----- LESETEXT -----

Noch einen Monat später sind die Schäden an der griechisch-orthodoxen Mar Elias Kirche im Herzen von Damaskus deutlich sichtbar. Ein Loch im Boden zeugt von der gewaltigen Explosion einer Bombe, die ein Selbstmordattentäter des Islamischen Staats am 22. Juni am Eingang der Kirche zündete. 25 Menschen starben, viele wurden verletzt. “Es war schrecklich, was an diesem Tag hier geschehen ist“, sagt Archimandrite Meletius Shattahi, der nach der Explosion aus seinem Büro in die Kirche eilte, um zu helfen. „Wir haben in den Tagen danach viel Solidarität und Beileidsbekundungen erhalten, vor allem auch von muslimischen Mitbürgern“, berichtet Meletius. Dies sei wichtig und ermutigend, weil viele Menschen in Syrien schmerzlich begreifen, dass das friedliche Zusammenleben zwischen religiösen Gruppen ständig gefährdet ist.

----- GEGEBENE DATEN -----

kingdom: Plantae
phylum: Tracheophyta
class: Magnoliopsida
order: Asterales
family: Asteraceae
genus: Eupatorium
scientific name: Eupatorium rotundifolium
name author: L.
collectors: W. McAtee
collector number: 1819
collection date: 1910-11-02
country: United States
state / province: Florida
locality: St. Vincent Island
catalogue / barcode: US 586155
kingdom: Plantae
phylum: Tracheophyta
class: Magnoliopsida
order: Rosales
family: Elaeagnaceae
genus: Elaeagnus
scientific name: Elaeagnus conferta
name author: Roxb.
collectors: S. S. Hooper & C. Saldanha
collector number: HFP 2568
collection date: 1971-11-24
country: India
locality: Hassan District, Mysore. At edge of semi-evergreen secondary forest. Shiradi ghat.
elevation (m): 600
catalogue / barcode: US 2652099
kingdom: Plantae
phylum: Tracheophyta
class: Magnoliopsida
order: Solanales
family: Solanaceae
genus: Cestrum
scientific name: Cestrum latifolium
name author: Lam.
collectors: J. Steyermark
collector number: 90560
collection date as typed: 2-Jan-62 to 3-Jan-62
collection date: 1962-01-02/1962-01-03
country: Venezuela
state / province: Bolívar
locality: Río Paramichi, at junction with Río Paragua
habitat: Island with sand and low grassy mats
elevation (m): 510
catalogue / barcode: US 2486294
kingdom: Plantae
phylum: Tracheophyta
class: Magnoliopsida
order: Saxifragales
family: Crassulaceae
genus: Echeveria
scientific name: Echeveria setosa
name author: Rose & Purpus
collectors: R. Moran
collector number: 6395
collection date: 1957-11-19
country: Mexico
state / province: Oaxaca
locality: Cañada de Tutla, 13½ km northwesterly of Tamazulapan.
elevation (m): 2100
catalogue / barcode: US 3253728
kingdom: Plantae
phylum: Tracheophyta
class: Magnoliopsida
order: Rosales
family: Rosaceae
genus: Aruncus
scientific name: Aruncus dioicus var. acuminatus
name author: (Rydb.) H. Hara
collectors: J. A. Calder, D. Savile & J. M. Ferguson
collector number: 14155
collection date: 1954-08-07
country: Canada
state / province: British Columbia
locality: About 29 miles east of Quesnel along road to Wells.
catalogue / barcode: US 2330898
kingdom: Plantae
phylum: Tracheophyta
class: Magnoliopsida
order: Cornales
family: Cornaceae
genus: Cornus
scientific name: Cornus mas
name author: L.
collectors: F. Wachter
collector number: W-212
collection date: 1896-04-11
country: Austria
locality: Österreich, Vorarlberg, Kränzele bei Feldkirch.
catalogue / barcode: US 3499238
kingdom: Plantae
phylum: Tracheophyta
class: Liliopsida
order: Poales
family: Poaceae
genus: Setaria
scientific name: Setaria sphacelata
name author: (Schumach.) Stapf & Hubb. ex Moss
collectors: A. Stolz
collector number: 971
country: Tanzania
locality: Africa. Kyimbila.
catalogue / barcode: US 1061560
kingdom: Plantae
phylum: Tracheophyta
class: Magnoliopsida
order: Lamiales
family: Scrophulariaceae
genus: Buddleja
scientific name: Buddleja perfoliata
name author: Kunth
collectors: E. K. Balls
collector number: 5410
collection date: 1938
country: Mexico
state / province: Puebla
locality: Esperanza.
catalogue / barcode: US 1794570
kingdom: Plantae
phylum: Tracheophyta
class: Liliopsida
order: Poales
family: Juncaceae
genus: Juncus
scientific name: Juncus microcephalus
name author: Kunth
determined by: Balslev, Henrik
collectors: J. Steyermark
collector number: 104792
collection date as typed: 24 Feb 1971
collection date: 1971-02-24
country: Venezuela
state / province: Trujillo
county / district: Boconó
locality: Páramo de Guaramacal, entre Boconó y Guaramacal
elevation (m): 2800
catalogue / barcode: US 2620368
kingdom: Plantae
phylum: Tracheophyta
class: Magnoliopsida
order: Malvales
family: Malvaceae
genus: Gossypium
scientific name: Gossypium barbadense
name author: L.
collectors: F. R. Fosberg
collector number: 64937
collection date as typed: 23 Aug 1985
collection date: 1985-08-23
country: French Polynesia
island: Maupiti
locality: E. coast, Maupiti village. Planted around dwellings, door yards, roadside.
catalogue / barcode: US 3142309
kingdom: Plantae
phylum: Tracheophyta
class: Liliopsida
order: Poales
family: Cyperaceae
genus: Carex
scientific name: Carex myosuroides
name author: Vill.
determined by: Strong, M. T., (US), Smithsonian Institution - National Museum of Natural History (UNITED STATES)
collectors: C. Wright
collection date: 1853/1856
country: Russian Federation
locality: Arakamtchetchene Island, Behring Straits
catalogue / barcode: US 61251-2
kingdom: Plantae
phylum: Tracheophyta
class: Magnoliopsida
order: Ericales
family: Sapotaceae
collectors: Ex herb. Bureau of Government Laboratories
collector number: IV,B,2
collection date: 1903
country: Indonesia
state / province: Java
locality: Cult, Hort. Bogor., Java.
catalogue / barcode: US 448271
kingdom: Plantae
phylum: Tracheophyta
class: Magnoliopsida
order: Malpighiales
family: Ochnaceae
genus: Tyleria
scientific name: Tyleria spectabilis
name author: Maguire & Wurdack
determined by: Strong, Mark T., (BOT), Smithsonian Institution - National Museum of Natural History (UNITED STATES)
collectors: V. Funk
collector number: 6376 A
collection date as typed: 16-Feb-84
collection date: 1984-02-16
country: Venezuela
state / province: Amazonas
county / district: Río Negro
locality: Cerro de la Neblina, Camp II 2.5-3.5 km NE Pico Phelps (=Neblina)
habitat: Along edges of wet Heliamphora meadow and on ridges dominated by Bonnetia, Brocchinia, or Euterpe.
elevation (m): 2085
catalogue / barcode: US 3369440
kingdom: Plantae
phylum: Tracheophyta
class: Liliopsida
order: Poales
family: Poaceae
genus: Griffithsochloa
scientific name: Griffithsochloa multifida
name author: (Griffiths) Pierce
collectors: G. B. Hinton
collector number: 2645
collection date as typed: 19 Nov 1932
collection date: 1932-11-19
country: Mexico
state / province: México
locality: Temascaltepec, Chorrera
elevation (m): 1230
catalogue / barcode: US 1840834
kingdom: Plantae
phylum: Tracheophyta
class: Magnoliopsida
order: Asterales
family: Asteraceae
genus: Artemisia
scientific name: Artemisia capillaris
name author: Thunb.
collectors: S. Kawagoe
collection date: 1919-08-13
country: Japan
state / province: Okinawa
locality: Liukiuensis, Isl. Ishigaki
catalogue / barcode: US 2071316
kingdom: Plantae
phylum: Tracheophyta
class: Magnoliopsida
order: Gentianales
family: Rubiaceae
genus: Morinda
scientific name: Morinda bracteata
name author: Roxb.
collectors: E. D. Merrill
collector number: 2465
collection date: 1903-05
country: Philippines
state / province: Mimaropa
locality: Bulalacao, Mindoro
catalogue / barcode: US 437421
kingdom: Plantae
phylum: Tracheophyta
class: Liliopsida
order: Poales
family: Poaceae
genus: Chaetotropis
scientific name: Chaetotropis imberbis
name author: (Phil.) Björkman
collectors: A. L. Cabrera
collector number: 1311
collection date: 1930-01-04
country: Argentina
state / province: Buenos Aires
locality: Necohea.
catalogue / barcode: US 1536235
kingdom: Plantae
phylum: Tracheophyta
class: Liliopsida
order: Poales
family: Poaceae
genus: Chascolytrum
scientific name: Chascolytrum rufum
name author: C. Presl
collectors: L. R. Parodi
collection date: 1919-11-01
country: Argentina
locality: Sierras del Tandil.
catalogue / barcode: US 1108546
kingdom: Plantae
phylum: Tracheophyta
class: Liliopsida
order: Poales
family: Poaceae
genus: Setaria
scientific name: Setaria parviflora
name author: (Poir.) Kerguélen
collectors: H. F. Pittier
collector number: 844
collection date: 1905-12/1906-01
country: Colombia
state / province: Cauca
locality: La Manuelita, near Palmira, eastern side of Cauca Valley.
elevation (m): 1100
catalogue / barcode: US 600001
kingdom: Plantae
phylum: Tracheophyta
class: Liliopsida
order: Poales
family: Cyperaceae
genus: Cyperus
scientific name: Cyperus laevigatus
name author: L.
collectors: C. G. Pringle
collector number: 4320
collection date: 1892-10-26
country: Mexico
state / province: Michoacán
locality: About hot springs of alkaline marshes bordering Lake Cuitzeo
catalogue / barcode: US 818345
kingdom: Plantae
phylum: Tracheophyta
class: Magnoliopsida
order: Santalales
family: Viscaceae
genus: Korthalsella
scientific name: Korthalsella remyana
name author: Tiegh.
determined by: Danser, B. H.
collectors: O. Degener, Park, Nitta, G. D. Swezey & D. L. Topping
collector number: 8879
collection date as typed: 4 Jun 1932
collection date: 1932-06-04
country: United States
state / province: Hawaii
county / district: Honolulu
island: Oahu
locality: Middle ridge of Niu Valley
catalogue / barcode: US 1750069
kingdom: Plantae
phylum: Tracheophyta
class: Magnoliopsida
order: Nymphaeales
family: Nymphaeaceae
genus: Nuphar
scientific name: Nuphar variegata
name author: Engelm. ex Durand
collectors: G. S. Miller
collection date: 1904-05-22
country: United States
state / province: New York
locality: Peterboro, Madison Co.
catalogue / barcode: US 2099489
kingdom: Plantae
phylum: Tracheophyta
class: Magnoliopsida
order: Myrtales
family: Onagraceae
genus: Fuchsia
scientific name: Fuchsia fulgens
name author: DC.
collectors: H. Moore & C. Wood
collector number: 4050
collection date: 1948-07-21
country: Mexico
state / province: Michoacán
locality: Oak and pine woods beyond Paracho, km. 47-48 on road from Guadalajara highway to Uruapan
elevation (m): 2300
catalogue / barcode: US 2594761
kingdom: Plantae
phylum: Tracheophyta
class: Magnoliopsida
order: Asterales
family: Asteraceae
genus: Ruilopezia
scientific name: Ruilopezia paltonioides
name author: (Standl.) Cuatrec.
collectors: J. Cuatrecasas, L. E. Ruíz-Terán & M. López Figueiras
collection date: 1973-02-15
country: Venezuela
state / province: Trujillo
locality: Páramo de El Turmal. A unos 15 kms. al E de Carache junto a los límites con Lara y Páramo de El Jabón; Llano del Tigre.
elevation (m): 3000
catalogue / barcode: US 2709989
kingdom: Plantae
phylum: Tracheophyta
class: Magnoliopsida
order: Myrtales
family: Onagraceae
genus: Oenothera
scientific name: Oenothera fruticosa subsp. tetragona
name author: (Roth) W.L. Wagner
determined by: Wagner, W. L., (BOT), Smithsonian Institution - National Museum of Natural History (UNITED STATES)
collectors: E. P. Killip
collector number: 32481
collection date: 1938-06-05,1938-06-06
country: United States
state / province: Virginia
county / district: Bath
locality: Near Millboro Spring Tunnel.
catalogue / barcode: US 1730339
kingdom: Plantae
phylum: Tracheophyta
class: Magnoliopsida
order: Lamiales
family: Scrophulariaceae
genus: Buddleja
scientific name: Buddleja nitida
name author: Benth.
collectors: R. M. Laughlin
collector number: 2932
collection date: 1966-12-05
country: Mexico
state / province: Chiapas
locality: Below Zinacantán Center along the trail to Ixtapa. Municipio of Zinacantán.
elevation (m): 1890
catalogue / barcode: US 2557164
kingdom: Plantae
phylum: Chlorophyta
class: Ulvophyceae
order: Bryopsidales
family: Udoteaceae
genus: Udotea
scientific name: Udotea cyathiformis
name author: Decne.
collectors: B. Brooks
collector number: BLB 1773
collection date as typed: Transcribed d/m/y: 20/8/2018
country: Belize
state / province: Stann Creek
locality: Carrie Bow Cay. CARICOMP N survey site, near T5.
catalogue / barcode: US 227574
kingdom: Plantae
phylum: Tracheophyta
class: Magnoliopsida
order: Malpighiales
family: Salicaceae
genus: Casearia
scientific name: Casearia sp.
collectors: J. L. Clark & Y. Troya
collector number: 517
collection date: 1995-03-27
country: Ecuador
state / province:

-----

__AUFGABEN UND ÜBUNGEN__.
1. An welchem Tag zündete der Selbstmordattentäter laut dem Text über die Mar-Elias-Kirche die Bombe am Eingang der Kirche?
2. Setzen Sie den Text über die Mar-Elias-Kirche nach seinem letzten Satz fort.

__LÖSUNGEN__.
1. Am 22. Juni.

2.
Gewalt zwischen Volksgruppen fordert viele Tote

In den vergangenen Monaten hatten bereits mehrfach Gewaltausbrüche und Massaker entlang verschiedener Volksgruppen stattgefunden. Im Juli forderten Kämpfe zwischen Drusen und Beduinen im Süden Syriens Hunderte Tote. „Es wird ein Drahtseilakt, diese Spannungen in den kommenden Monaten abzubauen, damit die Hoffnungen der Menschen auf Veränderungen nicht in Resignation und Frust umschlagen“, sagt Martin Keßler, Leiter der Diakonie Katastrophenhilfe. Er war Ende Juli vor allem im Nordwesten Syriens unterwegs, um sich von der humanitären Lage ein Bild zu machen und die Hilfsprojekte von zwei Partnerorganisationen zu besuchen.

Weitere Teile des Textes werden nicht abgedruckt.